Sistema Gastrointestinal
Em geral, os pacientes com doença de Crohn que param de fumar durante pelo menos um ano têm evolução mais benigna da doença – semelhante à dos não-fumantes. Em um estudo prospectivo de grupos com duração de 12 a 18 meses, o índice de exacerbação da doença de Cronh entre os que continuaram a fumar (46%) foi o dobro daqueles que pararam de fumar (23%). De modo semelhante, o índice de recidiva de úlcera duodenal foi menor nos ex-fumantes (24%) do que naqueles que continuaram a fumar (25%) durante o tratamento de manutenção com ranitidina. 
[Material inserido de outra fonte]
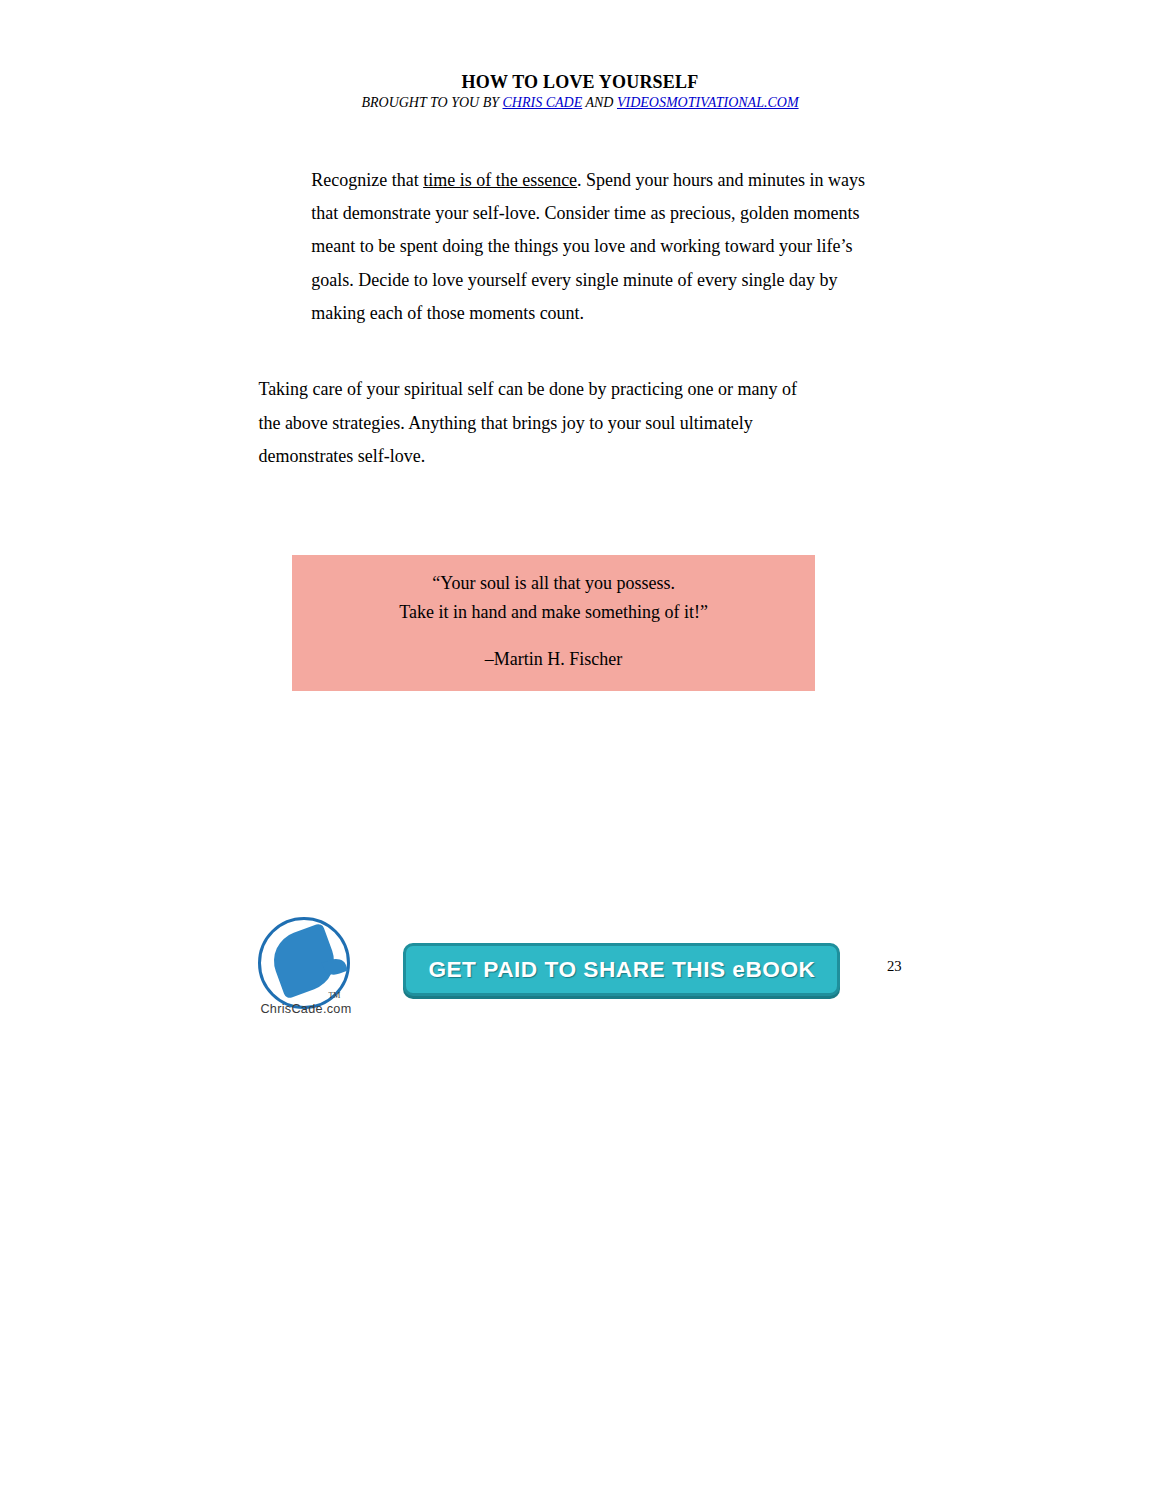HOW TO LOVE YOURSELF
BROUGHT TO YOU BY CHRIS CADE AND VIDEOSMOTIVATIONAL.COM
Recognize that time is of the essence. Spend your hours and minutes in ways that demonstrate your self-love. Consider time as precious, golden moments meant to be spent doing the things you love and working toward your life’s goals. Decide to love yourself every single minute of every single day by making each of those moments count.
Taking care of your spiritual self can be done by practicing one or many of the above strategies. Anything that brings joy to your soul ultimately demonstrates self-love.
“Your soul is all that you possess.
Take it in hand and make something of it!”
–Martin H. Fischer
TM
ChrisCade.com
GET PAID TO SHARE THIS eBOOK
23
Diminuições nítidas nos índices de mortalidade por câncer colorretal foram observadas nos ex-fumantes em comparação com aqueles que continuaram a fumar, embora os índices mais baixos ocorram nos indivíduos que nunca fumaram. 

Reprodução e Crescimento
Sugeriu-se que o fumo diminui a fecundidade e mulheres com dificuldade para engravidar são aconselhadas a parar de fumar. Além disso, a cessação do tabagismo na gravidez é considerada o método mais eficaz para diminuir as más evoluções na gravidez, como retardo de crescimento fetal, parto prematuro e mortalidade perinatal.

Outros Sistemas
O risco de câncer oral e esofagiano cai para a metade em 5 anos depois da cessação do tabagismo, embora permaneça alto em comparação com os não-fumantes. De modo semelhante, o risco de câncer pancreático diminui depois da cessação do tabagismo, embora apenas parcialmente. O risco de câncer de bexiga cai para a metade em poucos anos após a cessação do tabagismo; no entanto, permanece alto por alto por décadas.